**Exercise description**. Retype the whole listing below, character for character.
§
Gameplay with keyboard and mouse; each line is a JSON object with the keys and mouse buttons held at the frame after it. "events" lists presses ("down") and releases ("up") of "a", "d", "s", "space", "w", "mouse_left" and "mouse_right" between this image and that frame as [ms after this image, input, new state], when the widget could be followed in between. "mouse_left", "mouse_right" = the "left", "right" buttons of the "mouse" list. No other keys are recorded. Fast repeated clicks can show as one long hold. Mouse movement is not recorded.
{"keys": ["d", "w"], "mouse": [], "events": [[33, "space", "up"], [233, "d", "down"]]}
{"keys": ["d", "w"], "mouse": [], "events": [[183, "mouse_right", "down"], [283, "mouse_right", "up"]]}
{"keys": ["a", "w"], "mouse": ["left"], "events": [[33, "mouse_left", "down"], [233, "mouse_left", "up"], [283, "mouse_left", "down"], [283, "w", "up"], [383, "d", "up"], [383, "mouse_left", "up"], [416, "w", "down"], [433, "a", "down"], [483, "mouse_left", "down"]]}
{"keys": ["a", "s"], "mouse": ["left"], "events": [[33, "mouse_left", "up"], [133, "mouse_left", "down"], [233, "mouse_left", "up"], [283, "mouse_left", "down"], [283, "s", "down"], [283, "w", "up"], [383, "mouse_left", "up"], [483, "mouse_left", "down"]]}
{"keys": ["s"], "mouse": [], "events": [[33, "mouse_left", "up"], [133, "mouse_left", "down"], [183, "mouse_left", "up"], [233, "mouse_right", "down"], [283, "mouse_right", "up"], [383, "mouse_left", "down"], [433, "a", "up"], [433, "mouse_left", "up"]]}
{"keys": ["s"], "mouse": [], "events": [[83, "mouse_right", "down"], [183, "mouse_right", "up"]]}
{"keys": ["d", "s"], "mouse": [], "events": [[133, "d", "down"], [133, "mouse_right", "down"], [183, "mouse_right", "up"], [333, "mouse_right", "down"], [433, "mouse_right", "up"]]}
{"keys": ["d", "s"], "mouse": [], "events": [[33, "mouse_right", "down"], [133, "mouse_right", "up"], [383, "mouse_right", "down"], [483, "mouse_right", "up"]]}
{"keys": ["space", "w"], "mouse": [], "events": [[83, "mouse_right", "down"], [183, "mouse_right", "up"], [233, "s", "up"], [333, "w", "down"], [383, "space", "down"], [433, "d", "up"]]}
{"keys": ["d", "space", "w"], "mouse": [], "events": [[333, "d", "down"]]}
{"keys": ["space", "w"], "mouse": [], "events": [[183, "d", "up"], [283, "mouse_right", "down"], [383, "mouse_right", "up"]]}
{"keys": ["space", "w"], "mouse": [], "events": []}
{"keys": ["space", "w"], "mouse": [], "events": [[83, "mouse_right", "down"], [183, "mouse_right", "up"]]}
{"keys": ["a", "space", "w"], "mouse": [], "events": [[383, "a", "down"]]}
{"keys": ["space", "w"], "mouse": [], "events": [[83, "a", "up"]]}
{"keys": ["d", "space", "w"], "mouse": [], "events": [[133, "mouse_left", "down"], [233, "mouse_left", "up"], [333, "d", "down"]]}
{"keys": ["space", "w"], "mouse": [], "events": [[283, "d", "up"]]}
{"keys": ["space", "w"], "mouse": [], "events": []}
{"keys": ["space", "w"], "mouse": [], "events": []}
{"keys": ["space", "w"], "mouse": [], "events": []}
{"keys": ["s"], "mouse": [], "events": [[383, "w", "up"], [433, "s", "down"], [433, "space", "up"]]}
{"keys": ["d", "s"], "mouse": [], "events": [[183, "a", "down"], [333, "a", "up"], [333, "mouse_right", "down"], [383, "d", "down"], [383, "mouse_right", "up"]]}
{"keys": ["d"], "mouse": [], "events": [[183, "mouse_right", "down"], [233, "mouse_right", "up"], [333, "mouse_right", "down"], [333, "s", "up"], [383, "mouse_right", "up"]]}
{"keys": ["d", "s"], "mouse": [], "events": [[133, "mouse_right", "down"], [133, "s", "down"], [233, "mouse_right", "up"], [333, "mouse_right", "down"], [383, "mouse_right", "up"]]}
§
**The completed task**.
Gameplay with keyboard and mouse; each line is a JSON object with the keys and mouse buttons held at the frame after it. "events" lists presses ("down") and releases ("up") of "a", "d", "s", "space", "w", "mouse_left" and "mouse_right" between this image and that frame as [ms after this image, input, new state], when the widget could be followed in between. "mouse_left", "mouse_right" = the "left", "right" buttons of the "mouse" list. No other keys are recorded. Fast repeated clicks can show as one long hold. Mouse movement is not recorded.
{"keys": ["d", "w"], "mouse": [], "events": [[33, "space", "up"], [233, "d", "down"]]}
{"keys": ["d", "w"], "mouse": [], "events": [[183, "mouse_right", "down"], [283, "mouse_right", "up"]]}
{"keys": ["a", "w"], "mouse": ["left"], "events": [[33, "mouse_left", "down"], [233, "mouse_left", "up"], [283, "mouse_left", "down"], [283, "w", "up"], [383, "d", "up"], [383, "mouse_left", "up"], [416, "w", "down"], [433, "a", "down"], [483, "mouse_left", "down"]]}
{"keys": ["a", "s"], "mouse": ["left"], "events": [[33, "mouse_left", "up"], [133, "mouse_left", "down"], [233, "mouse_left", "up"], [283, "mouse_left", "down"], [283, "s", "down"], [283, "w", "up"], [383, "mouse_left", "up"], [483, "mouse_left", "down"]]}
{"keys": ["s"], "mouse": [], "events": [[33, "mouse_left", "up"], [133, "mouse_left", "down"], [183, "mouse_left", "up"], [233, "mouse_right", "down"], [283, "mouse_right", "up"], [383, "mouse_left", "down"], [433, "a", "up"], [433, "mouse_left", "up"]]}
{"keys": ["s"], "mouse": [], "events": [[83, "mouse_right", "down"], [183, "mouse_right", "up"]]}
{"keys": ["d", "s"], "mouse": [], "events": [[133, "d", "down"], [133, "mouse_right", "down"], [183, "mouse_right", "up"], [333, "mouse_right", "down"], [433, "mouse_right", "up"]]}
{"keys": ["d", "s"], "mouse": [], "events": [[33, "mouse_right", "down"], [133, "mouse_right", "up"], [383, "mouse_right", "down"], [483, "mouse_right", "up"]]}
{"keys": ["space", "w"], "mouse": [], "events": [[83, "mouse_right", "down"], [183, "mouse_right", "up"], [233, "s", "up"], [333, "w", "down"], [383, "space", "down"], [433, "d", "up"]]}
{"keys": ["d", "space", "w"], "mouse": [], "events": [[333, "d", "down"]]}
{"keys": ["space", "w"], "mouse": [], "events": [[183, "d", "up"], [283, "mouse_right", "down"], [383, "mouse_right", "up"]]}
{"keys": ["space", "w"], "mouse": [], "events": []}
{"keys": ["space", "w"], "mouse": [], "events": [[83, "mouse_right", "down"], [183, "mouse_right", "up"]]}
{"keys": ["a", "space", "w"], "mouse": [], "events": [[383, "a", "down"]]}
{"keys": ["space", "w"], "mouse": [], "events": [[83, "a", "up"]]}
{"keys": ["d", "space", "w"], "mouse": [], "events": [[133, "mouse_left", "down"], [233, "mouse_left", "up"], [333, "d", "down"]]}
{"keys": ["space", "w"], "mouse": [], "events": [[283, "d", "up"]]}
{"keys": ["space", "w"], "mouse": [], "events": []}
{"keys": ["space", "w"], "mouse": [], "events": []}
{"keys": ["space", "w"], "mouse": [], "events": []}
{"keys": ["s"], "mouse": [], "events": [[383, "w", "up"], [433, "s", "down"], [433, "space", "up"]]}
{"keys": ["d", "s"], "mouse": [], "events": [[183, "a", "down"], [333, "a", "up"], [333, "mouse_right", "down"], [383, "d", "down"], [383, "mouse_right", "up"]]}
{"keys": ["d"], "mouse": [], "events": [[183, "mouse_right", "down"], [233, "mouse_right", "up"], [333, "mouse_right", "down"], [333, "s", "up"], [383, "mouse_right", "up"]]}
{"keys": ["d", "s"], "mouse": [], "events": [[133, "mouse_right", "down"], [133, "s", "down"], [233, "mouse_right", "up"], [333, "mouse_right", "down"], [383, "mouse_right", "up"]]}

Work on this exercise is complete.